Austin is of course synonymous with barbecue, but until lately, there were few standouts in the city proper, says Matthew Odam, restaurant critic for the Austin American-Statesman. “To get it done right,” he says, “you had to drive out of town”—to rural outposts like Lockhart, home to the holy smoke trinity of Black’s, Smitty’s, and Kreuz Market. (Black’s, the best of the three, finally opened an Austin location last fall.)
But now a new BBQ guard has arrived in town, sharing Franklin’s attention to detail and rebel heart. At 90 Micklethwait Craft Meats, a ramshackle camper serving terrific pulled pork and jalapeño-cheese grits, the stereo favors Dinosaur Jr. over Junior Walker. At La Barbecue, the sound track hews to Guided by Voices, and the molten brisket rivals Franklin’s for best in town. Franklin’s own favorite? Valentina’s Tex Mex BBQ truck, where handmade tortillas are filled with impeccably smoked brisket and carnitas. “I don’t eat much barbecue myself,” he admits. “But man, Valentina’s is rad.”
I mention Franklin and his cohort up front because barbecue’s upward trajectory is a parallel for Austin dining in general. Let’s face it, even six or seven years ago, the idea of traveling here solely for great restaurants would have been, well, weird (to borrow a term from Austin’s playbook). Sure, there were plenty of killer bars, and all manner of food trucks catering to drunk people outside those bars. But destination dining? Not so much.

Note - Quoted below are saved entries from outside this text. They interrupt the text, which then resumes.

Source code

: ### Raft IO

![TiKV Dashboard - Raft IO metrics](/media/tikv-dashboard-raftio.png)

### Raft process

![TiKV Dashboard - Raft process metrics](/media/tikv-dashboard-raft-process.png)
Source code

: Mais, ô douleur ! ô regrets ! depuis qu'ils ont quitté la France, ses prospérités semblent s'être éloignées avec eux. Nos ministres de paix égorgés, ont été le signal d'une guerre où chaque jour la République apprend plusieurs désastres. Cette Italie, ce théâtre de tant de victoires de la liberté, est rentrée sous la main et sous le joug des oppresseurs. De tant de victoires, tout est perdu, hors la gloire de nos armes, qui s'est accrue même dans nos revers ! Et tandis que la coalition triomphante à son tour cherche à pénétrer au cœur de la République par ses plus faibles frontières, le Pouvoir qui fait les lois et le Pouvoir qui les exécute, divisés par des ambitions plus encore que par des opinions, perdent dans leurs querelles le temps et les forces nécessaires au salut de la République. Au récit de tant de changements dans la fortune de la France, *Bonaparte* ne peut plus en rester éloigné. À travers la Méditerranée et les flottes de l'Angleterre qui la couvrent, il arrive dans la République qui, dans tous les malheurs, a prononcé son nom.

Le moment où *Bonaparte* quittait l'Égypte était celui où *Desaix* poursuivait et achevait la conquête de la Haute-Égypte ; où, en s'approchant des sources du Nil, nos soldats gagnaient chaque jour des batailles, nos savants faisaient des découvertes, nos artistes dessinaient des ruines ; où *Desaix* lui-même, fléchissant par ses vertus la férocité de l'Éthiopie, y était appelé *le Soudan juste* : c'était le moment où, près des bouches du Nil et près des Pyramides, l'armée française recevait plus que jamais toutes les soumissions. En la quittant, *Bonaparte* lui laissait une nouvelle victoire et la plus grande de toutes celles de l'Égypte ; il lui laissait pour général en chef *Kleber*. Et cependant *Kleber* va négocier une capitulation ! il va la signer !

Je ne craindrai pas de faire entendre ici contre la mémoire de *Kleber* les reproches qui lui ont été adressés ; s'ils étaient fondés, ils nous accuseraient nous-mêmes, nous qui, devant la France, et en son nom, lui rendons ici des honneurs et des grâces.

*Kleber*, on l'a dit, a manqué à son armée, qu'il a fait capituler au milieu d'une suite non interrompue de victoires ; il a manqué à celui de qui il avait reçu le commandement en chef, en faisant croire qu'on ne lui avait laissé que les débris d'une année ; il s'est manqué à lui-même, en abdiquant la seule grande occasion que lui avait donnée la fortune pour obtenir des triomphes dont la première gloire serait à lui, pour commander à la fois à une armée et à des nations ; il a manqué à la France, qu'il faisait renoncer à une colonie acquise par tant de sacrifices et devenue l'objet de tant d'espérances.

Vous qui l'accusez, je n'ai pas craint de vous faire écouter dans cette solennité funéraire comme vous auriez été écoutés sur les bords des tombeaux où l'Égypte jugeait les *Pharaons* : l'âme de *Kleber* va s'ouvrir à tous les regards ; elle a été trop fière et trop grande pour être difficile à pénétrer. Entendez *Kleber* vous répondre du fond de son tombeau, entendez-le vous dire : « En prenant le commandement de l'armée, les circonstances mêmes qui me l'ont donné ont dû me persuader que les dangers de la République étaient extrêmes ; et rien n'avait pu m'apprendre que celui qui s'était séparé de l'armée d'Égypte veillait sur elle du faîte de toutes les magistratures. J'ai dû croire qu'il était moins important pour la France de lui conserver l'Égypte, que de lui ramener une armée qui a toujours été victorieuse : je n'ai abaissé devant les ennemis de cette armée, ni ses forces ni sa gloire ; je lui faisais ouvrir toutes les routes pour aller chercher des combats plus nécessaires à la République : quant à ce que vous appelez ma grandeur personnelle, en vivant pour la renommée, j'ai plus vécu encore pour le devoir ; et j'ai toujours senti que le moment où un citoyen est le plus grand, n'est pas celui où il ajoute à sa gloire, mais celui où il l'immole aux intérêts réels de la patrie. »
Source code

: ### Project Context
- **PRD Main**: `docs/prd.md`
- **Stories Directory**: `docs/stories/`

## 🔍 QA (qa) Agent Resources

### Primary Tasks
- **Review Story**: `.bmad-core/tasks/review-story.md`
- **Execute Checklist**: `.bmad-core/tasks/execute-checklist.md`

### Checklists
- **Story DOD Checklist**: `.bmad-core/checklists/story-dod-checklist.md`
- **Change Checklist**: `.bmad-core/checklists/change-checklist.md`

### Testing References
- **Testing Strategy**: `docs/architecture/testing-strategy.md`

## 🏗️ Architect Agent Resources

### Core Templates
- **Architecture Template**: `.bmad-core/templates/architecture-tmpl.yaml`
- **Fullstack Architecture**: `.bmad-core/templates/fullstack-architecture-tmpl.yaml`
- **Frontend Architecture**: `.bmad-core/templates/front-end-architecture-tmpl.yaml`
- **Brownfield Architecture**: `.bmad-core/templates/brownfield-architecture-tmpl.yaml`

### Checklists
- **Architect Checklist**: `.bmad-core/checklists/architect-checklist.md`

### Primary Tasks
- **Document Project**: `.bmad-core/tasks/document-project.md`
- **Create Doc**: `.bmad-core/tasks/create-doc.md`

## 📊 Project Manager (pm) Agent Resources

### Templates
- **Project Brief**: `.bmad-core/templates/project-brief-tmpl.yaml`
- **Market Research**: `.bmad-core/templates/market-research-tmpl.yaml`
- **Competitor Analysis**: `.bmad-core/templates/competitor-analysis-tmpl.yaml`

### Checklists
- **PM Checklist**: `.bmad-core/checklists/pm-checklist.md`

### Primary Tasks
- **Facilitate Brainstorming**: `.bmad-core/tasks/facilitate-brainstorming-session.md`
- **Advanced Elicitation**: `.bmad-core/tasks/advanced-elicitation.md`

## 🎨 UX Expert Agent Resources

Even Paul Qui, the local hero turned Top Chef winner, who’s done as much as anyone to raise his town’s profile with his food-truck empire and award-winning restaurant Qui, admits that Austin was not his first choice. “My plan was to save some money and move to New York,”here calls.“But then I started seeing Austin’s potential, the passion of the people I worked with—and suddenly my mind-set switched. Spending my whole career here? I’ve met more chefs and restaurateurs I admire than I would have if I’d moved away.”